Collected data:
□ □ □

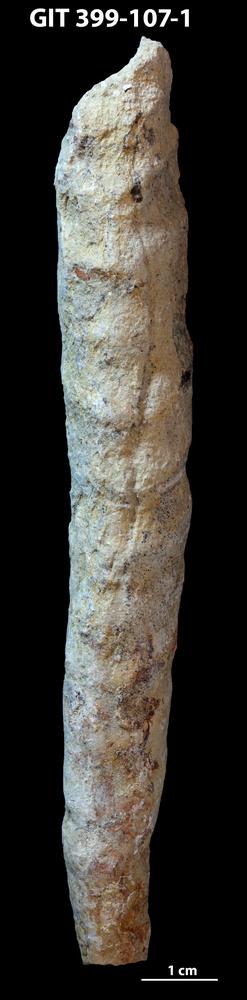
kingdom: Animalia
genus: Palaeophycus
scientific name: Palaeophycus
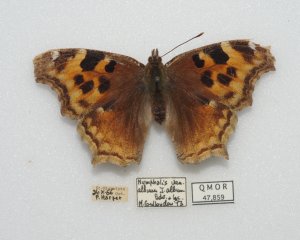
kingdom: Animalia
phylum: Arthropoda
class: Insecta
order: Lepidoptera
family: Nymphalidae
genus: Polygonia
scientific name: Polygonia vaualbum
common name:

□ □ □

Recast these lines as a Markdown table with the columns "Row" and "Line," numbering each line and skipping any blank ones. Leave the pictures out of the table.

| Row | Line |
|---|---|
| 1 | kingdom: Animalia |
| 2 | genus: Palaeophycus |
| 3 | scientific name: Palaeophycus |
| 4 | kingdom: Animalia |
| 5 | phylum: Arthropoda |
| 6 | class: Insecta |
| 7 | order: Lepidoptera |
| 8 | family: Nymphalidae |
| 9 | genus: Polygonia |
| 10 | scientific name: Polygonia vaualbum |
| 11 | common name: |